Each stage of a processing pipeline receives items and must complete its step before new work arrives.

  • Why this pattern? Prevents queue buildup and enforces processing discipline.
  • Difference: Regular fan-in streams data unbounded. This provides per-step flow control.

12. Controlled API Gateway

Services feed requests into a shared outbound HTTP client.

  • Why this pattern? Outbound requests are rate-limited and synchronized.
  • Difference: Basic fan-in could cause burst traffic. This offers controlled, sequential flow.

13. Live Comment Streams

Users submit live comments that are moderated before being published.

  • Why this pattern? Each comment must be reviewed before the next is accepted.
  • Difference: Regular fan-in ignores moderation timing. This enforces sequential moderation.

14. Security Audit Event Queue

Events from many sources are collected and need to be verified for audit trail.

  • Why this pattern? Auditor confirms integrity and logs before allowing the next.
  • Difference: Fan-in alone can't enforce audit guarantees. This ensures each event is securely recorded.

15. Job Scheduler / Task Dispatcher

Workers pull tasks from a dispatcher; dispatcher must verify each job is running before giving another.

  • Why this pattern? Prevents task duplication or overload.
  • Difference: Fan-in can't manage pull timing.
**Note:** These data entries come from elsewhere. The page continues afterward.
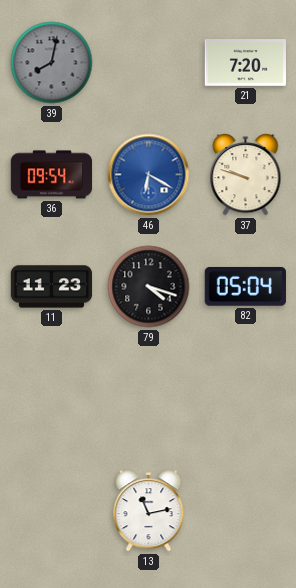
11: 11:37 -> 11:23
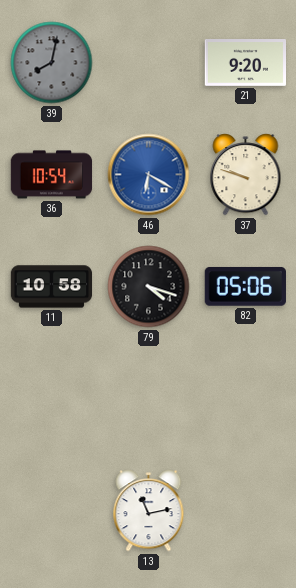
21: 7:20 -> 9:20
36: 09:54 -> 10:54
11: 11:23 -> 10:58
82: 05:04 -> 05:06
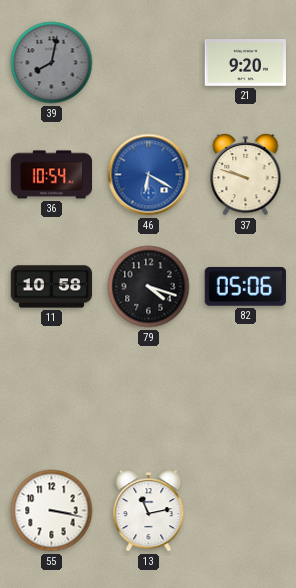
55: none -> 3:17
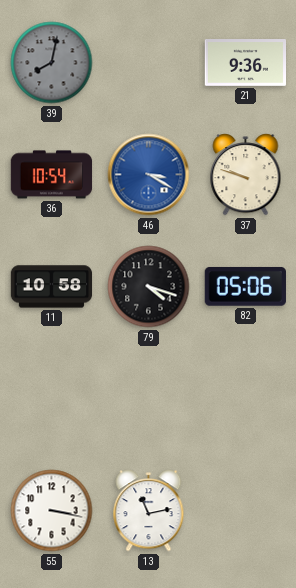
21: 9:20 -> 9:36
46: 6:20 -> 3:20
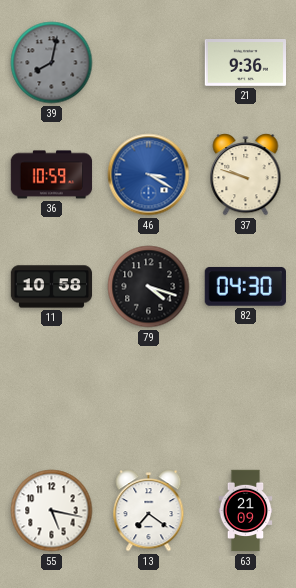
36: 10:54 -> 10:59
82: 05:06 -> 04:30
55: 3:17 -> 5:17
13: 11:13 -> 7:21
63: none -> 21:09
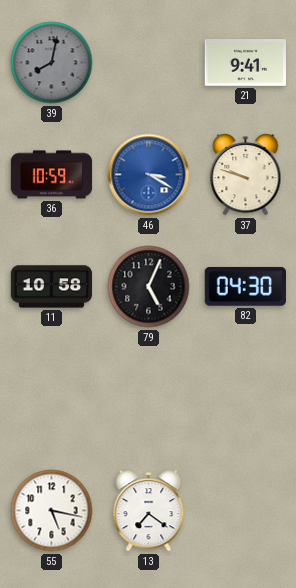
21: 9:36 -> 9:41
79: 4:18 -> 5:04
63: 21:09 -> none
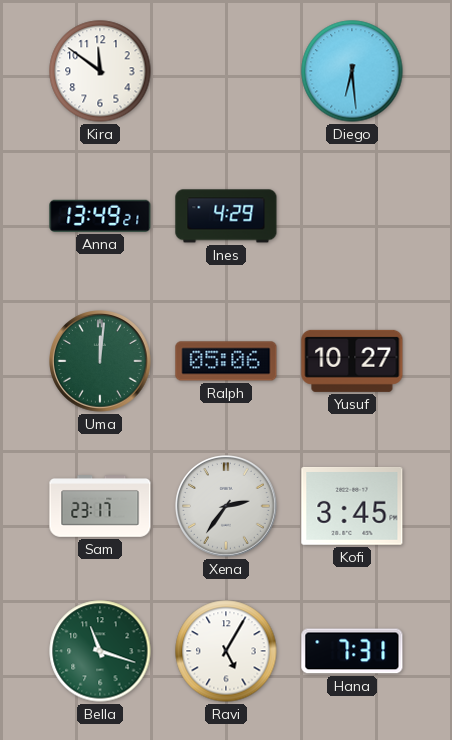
This ensures the dispatcher remains in control.

🔑 Summary: When to Use Synchronized Fan-In

Use this pattern when you need:

  • Flow control / backpressure
  • Acknowledgment before continuing
  • Guaranteed order or fairness
  • Controlled throughput under concurrency

This pattern is particularly suited to real-time systems, distributed coordination, and controlled pipelines — where timing, reliability, and acknowledgment matter just as much as concurrency.